- Task
Take each line below that has "your" and copy it.
Data extract START
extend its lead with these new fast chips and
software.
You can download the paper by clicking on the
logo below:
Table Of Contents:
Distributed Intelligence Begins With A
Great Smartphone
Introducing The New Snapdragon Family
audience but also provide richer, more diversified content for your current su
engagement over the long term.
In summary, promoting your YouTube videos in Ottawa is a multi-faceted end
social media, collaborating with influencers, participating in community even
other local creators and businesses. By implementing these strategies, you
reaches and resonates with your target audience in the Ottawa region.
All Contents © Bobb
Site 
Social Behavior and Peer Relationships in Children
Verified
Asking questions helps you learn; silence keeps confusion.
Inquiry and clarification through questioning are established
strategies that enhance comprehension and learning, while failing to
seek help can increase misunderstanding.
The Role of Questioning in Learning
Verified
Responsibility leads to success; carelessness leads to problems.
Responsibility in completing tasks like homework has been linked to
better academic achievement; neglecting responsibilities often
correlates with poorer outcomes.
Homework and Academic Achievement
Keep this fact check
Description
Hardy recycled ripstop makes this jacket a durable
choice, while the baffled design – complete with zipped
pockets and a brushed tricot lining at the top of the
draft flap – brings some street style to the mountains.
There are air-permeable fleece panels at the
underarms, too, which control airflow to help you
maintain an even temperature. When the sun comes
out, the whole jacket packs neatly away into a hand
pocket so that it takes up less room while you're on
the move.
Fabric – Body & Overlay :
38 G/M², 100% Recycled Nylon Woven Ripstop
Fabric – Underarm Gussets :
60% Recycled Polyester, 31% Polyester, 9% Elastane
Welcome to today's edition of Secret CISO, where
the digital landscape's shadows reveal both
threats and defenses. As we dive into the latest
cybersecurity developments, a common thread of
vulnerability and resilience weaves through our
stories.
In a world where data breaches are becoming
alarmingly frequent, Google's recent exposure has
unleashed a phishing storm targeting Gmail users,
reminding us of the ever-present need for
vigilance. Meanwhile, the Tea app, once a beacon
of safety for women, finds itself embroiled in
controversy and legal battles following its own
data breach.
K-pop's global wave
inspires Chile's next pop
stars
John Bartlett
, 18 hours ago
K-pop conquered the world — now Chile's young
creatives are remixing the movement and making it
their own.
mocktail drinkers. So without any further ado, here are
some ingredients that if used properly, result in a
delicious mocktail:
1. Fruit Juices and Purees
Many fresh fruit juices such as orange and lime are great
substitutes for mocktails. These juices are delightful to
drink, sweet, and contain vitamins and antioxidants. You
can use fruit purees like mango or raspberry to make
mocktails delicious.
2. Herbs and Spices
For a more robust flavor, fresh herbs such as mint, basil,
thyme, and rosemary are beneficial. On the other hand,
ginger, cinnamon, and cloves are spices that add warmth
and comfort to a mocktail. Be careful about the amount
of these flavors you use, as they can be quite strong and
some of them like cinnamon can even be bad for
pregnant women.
Data extract END
- Solution to the problem
audience but also provide richer, more diversified content for your current su
In summary, promoting your YouTube videos in Ottawa is a multi-faceted end
reaches and resonates with your target audience in the Ottawa region.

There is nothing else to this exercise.